The panel recommended that respondent be suspended from the practice of law for two years with one year of the suspension stayed. The board adopted the findings, conclusions, and recommendations of the panel.
On review of the record, we adopt the findings, conclusions, and recommendation of the board. Respondent is hereby suspended from the practice of law for two years with one year suspended and with credit for the time he has not practiced since May 8, 2000. Costs are taxed to respondent.
MOYER, C.J., DOUGLAS, RESNICK, F.E. SWEENEY and COOK, JJ., concur.
PFEIFER and LUNDBERG STRATTON, JJ., dissent.
I dissent from the majority's decision on actually suspending respondent for one year.
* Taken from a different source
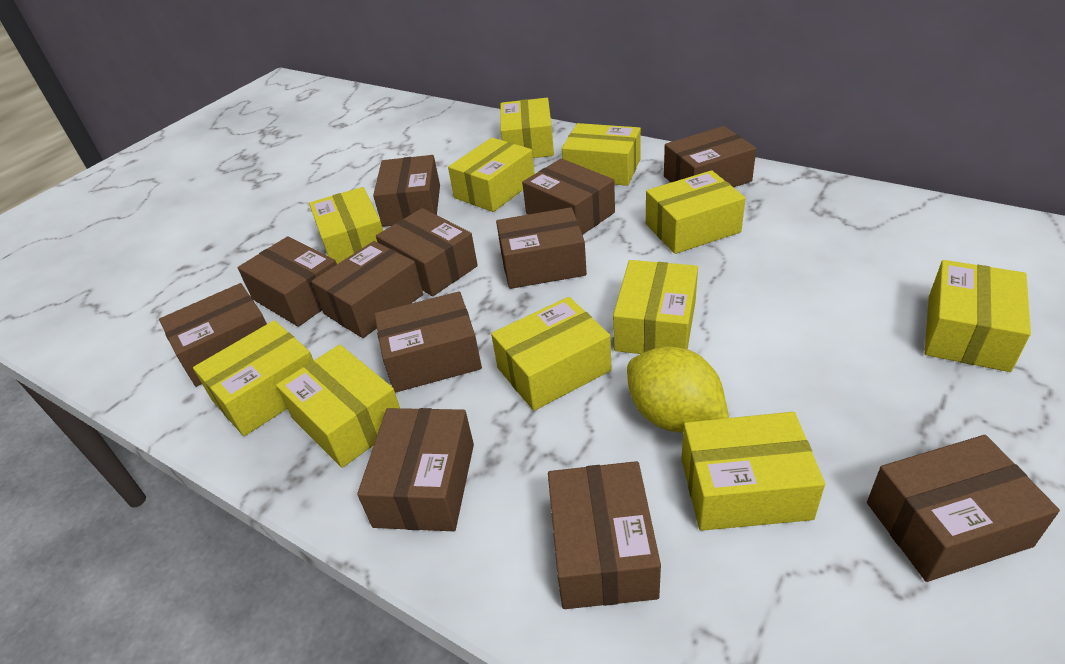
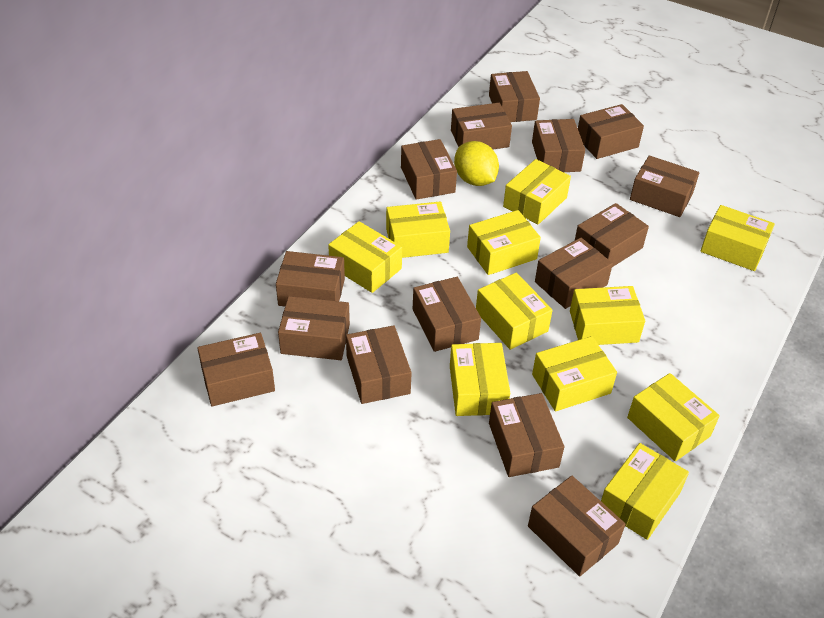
brown box: [159,283,267,387] [238,236,337,327] [311,241,423,338] [357,408,474,531] [373,155,440,227] [374,291,482,393] [376,208,478,296] [496,207,587,289] [522,158,615,235] [548,461,661,609] [664,126,756,187] [867,435,1060,582] = 12 -> [197,333,275,406] [276,251,345,306] [278,296,350,360] [346,325,412,404] [401,139,457,200] [413,277,481,352] [451,103,512,149] [489,71,540,122] [489,393,564,477] [528,475,626,576] [532,119,585,172] [535,238,613,309] [575,203,649,267] [578,104,644,159] [630,155,699,217] = 15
Since the respondent seems to have recovered and turned his life around, is in full compliance with all payment of fines and CLE, and believed, mistakenly, that he was entitled to resume practice, I believe we gain nothing by removing respondent from practice. The respondent has had no other disciplinary complaint during those seven years. I believe we should suspend the two years and place respondent on probation with the condition that he keep current with all CLE requirements. Therefore, I respectfully dissent from the sanction imposed by the majority.
PFEIFER, J., concurs in the foregoing dissenting opinion.